Vem de longe a parceria musical entre o paulista Arnaldo Antunes, 40, e o baiano Carlinhos Brown, 36. Mas "Paradeiro", quinto álbum solo de Antunes, é que marca a consumação da afinidade. Brown, além de co-autor de três faixas, é produtor do disco todo, com o paulista Alê Siqueira.
Antunes procura decifrar as afinidades: "Chamei Brown para a produção pensando em fazer um trabalho em que ele participasse ativamente. Está muito presente no disco a marca dele e da música do Candeal, onde ele foi gravado. Eu queria explicitar a participação de Brown no meu trabalho".
A associação trouxe modificações imediatas a seu trabalho, ele diz: "Antes eu chegava ao estúdio com arranjos prontos, bem definidos. Neste, não, quis chegar mais aberto. Foi um dado para que houvesse a marca do diálogo. A gente faz música quando a gente se encontra".

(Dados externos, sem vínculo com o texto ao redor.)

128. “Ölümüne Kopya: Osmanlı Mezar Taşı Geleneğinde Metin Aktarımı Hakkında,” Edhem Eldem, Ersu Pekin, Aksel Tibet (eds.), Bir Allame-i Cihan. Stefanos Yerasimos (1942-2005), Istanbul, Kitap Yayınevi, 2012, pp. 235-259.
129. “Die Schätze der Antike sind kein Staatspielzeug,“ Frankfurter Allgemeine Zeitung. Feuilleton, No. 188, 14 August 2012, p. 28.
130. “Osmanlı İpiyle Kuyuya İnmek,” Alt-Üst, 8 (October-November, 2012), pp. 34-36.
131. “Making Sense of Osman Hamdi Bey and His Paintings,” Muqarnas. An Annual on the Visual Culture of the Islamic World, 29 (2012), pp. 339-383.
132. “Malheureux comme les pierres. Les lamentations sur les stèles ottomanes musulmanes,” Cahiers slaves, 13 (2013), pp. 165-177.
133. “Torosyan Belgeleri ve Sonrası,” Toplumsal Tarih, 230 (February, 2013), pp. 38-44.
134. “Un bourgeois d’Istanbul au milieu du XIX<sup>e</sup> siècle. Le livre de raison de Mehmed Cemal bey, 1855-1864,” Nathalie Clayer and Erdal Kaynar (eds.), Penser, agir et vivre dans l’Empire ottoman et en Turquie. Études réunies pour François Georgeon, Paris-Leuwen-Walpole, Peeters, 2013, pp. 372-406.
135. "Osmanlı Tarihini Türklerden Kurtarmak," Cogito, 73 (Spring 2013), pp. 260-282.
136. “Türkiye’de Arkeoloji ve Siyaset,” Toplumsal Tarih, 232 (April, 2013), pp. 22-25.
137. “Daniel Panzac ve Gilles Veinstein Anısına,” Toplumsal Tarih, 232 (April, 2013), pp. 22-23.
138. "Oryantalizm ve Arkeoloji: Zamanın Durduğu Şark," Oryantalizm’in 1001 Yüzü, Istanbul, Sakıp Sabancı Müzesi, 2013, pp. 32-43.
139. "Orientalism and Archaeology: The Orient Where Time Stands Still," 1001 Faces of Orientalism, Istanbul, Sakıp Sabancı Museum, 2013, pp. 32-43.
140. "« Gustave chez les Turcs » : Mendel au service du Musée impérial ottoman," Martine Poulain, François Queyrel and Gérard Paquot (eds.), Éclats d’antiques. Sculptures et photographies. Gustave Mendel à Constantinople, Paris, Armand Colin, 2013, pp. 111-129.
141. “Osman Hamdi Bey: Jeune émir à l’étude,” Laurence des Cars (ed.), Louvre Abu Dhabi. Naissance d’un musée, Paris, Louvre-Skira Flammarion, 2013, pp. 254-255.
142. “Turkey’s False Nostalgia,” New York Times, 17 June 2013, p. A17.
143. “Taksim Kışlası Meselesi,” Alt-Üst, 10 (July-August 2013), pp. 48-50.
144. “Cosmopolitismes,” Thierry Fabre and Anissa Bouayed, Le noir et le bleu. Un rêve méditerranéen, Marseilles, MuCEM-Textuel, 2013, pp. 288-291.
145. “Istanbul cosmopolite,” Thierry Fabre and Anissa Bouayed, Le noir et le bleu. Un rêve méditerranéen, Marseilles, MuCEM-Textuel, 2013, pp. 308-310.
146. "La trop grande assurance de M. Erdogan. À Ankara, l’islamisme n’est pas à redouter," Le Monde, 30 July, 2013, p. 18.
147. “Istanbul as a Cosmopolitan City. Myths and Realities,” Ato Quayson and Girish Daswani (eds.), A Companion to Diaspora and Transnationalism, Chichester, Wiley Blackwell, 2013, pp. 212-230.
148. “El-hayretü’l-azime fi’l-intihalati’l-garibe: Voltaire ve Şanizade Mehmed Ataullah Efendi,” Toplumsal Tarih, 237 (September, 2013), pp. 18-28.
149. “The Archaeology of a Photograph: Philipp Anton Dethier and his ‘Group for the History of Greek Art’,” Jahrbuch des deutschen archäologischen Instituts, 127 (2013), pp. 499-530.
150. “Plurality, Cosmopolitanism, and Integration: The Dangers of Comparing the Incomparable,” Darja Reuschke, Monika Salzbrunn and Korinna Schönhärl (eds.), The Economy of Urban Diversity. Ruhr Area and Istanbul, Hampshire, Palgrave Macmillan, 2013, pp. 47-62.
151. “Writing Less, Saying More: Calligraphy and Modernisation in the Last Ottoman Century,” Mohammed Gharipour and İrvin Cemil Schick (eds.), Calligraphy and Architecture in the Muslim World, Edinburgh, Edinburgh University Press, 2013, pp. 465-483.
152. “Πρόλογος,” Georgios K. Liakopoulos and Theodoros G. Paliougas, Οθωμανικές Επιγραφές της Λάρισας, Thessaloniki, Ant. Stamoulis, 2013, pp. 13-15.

Ele explica melhor: "Com os Titãs, eu tinha aquela naturalidade de sentar e fazer música em conjunto. Hoje componho com muita gente diferente, porque gosto do exercício de adequação à linguagem do outro, mas é raro sentar e fazer junto. Perdi isso quando saí dos Titãs, mas com Brown e Marisa Monte é assim".

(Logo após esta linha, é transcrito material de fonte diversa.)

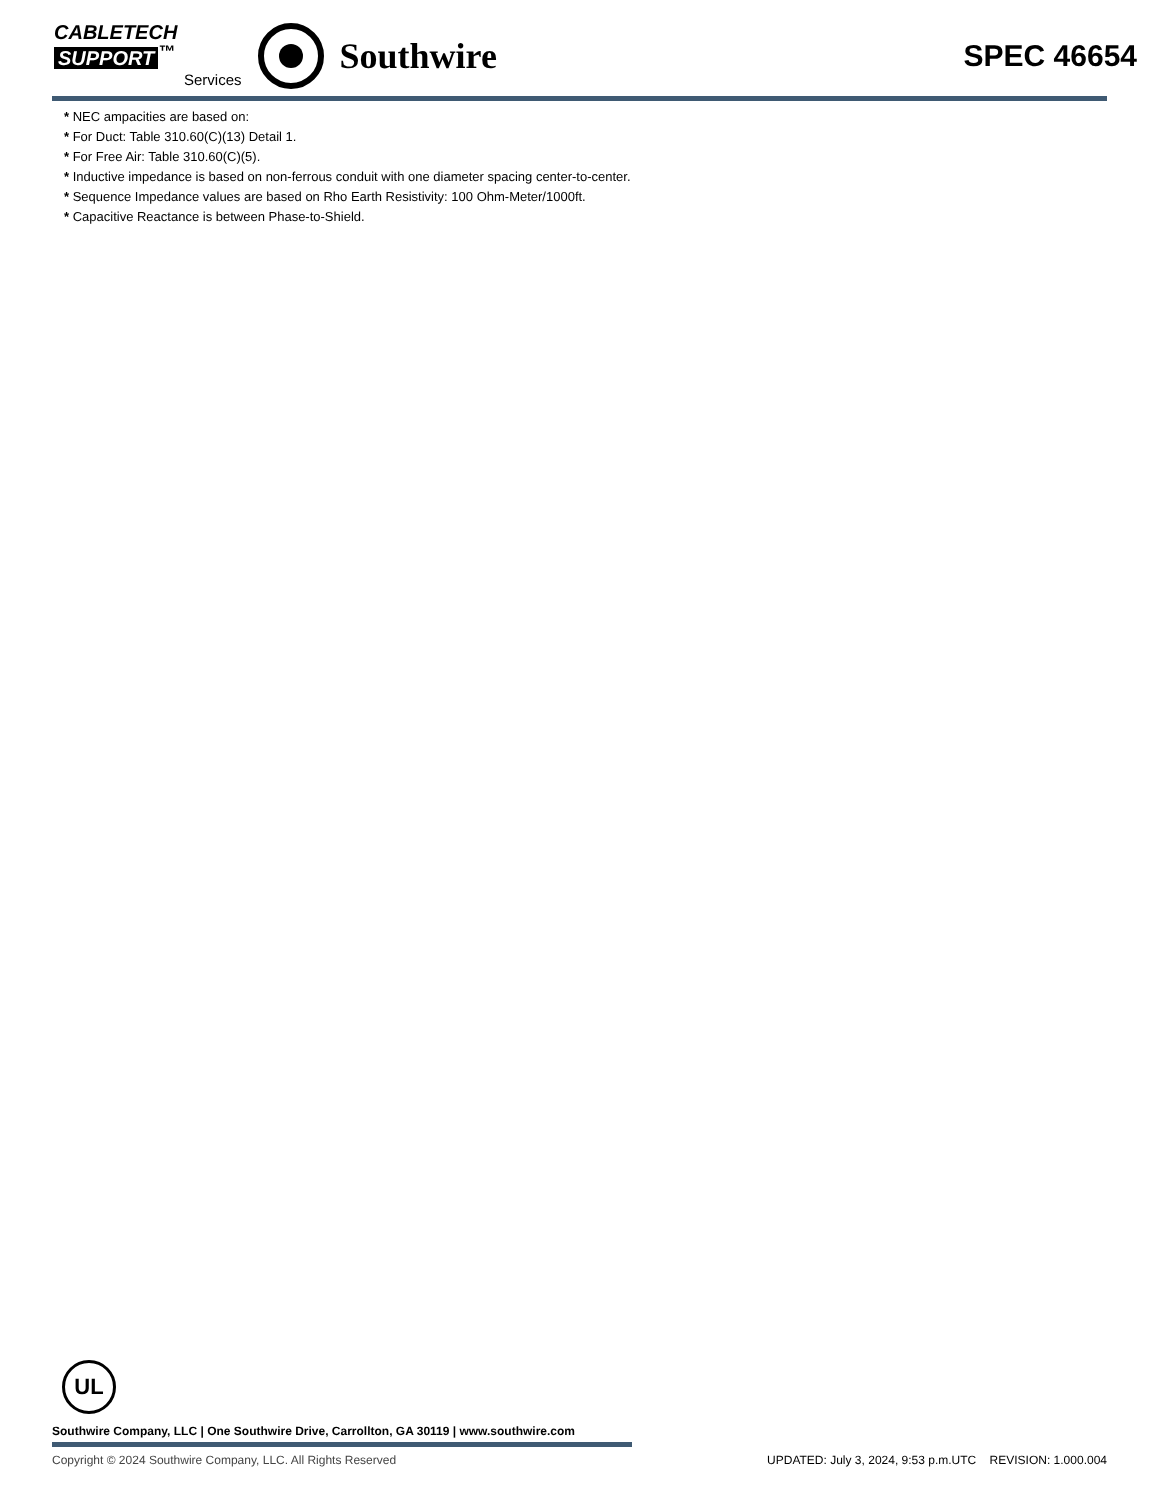CABLETECH
SUPPORT<sup>™</sup>
Services
Southwire
SPEC 46654
* NEC ampacities are based on:
* For Duct: Table 310.60(C)(13) Detail 1.
* For Free Air: Table 310.60(C)(5).
* Inductive impedance is based on non-ferrous conduit with one diameter spacing center-to-center.
* Sequence Impedance values are based on Rho Earth Resistivity: 100 Ohm-Meter/1000ft.
* Capacitive Reactance is between Phase-to-Shield.
UL
Southwire Company, LLC | One Southwire Drive, Carrollton, GA 30119 | www.southwire.com
Copyright © 2024 Southwire Company, LLC. All Rights Reserved UPDATED: July 3, 2024, 9:53 p.m.UTC REVISION: 1.000.004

Ele não reconhece uma oposição de características entre os dois, ele mais cerebral e intelectual e Brown, mais espontâneo e popular. "Somos mais complementares que opostos. Ele é efervescente, uma usina de idéias. Eu sou contido, penso muito antes de dizer ou fazer. Talvez, sim, ele busque minha precisão, e eu, a efervescência dele."

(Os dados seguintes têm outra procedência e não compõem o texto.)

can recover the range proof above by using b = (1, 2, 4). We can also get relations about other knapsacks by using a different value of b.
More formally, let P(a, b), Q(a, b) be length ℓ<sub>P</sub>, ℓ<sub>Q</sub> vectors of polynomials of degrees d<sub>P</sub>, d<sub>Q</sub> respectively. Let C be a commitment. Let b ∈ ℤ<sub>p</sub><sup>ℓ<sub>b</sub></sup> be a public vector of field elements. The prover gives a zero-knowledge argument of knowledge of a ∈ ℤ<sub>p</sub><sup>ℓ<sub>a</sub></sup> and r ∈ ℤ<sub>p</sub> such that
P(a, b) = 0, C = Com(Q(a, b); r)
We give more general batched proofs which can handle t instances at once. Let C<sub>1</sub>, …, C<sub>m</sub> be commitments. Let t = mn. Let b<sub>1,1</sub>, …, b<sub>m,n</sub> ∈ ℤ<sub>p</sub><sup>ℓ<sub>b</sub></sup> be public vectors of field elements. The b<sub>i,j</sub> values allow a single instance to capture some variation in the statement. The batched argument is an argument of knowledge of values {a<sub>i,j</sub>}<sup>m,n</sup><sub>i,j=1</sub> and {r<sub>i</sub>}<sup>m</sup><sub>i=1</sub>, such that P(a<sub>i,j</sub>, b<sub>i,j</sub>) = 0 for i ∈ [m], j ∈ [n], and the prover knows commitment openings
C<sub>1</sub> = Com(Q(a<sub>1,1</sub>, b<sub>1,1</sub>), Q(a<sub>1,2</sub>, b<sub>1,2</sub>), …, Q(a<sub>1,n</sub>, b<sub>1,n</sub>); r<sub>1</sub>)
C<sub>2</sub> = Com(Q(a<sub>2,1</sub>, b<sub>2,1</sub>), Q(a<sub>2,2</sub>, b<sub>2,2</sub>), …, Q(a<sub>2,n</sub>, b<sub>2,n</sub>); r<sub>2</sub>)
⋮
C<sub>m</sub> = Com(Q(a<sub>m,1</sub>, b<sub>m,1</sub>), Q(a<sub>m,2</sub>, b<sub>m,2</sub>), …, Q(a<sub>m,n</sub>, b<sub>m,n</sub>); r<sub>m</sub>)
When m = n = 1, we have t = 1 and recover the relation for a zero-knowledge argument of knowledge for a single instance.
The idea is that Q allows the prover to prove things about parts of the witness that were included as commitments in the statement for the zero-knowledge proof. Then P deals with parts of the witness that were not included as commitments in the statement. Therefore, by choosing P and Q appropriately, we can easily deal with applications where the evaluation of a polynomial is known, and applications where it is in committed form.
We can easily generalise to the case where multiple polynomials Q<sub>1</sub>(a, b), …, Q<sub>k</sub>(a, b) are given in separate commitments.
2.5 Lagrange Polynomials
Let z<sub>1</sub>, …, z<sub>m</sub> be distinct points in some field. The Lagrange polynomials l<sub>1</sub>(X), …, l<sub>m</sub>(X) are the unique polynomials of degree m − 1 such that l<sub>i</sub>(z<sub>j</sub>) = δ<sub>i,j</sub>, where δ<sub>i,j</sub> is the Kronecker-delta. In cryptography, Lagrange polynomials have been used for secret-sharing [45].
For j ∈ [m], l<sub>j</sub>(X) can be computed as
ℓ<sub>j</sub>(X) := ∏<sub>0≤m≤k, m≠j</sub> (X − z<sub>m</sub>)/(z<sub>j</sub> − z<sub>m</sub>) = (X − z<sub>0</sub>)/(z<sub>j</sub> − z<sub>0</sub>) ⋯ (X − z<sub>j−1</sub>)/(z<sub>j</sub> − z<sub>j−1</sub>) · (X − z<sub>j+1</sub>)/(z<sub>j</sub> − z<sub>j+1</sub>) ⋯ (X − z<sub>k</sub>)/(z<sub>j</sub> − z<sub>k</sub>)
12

Seriam dois artistas, de modo distintos, que levam uma relação de conflito, seja com crítica ou público? "Não sei se é conflituosa. Há uma incompreensão grande em relação ao trabalho de Brown. Acham que ele é só um percussionista, mas é um grande letrista, um pesquisador de prosódias. Pensam nele como bom músico, mas não como cancionista. Já a imagem do meu trabalho, por ser poeta e ter escrito livros, às vezes é de alguém que fala as letras, que não é musical. Não é isso."
Chega, daí, à suposta aproximação do pop que caracterizaria seu novo disco: "É um esforço que vem acontecendo em todos os discos. Sempre falam, a cada disco, que estou mais pop. Deixa-me feliz, porque é o reconhecimento real de um instinto que tenho. Nunca quis ser underground, sempre quis fazer um trabalho de alcance pop. É uma conquista de prazo mais largo, não só num disco ou noutro".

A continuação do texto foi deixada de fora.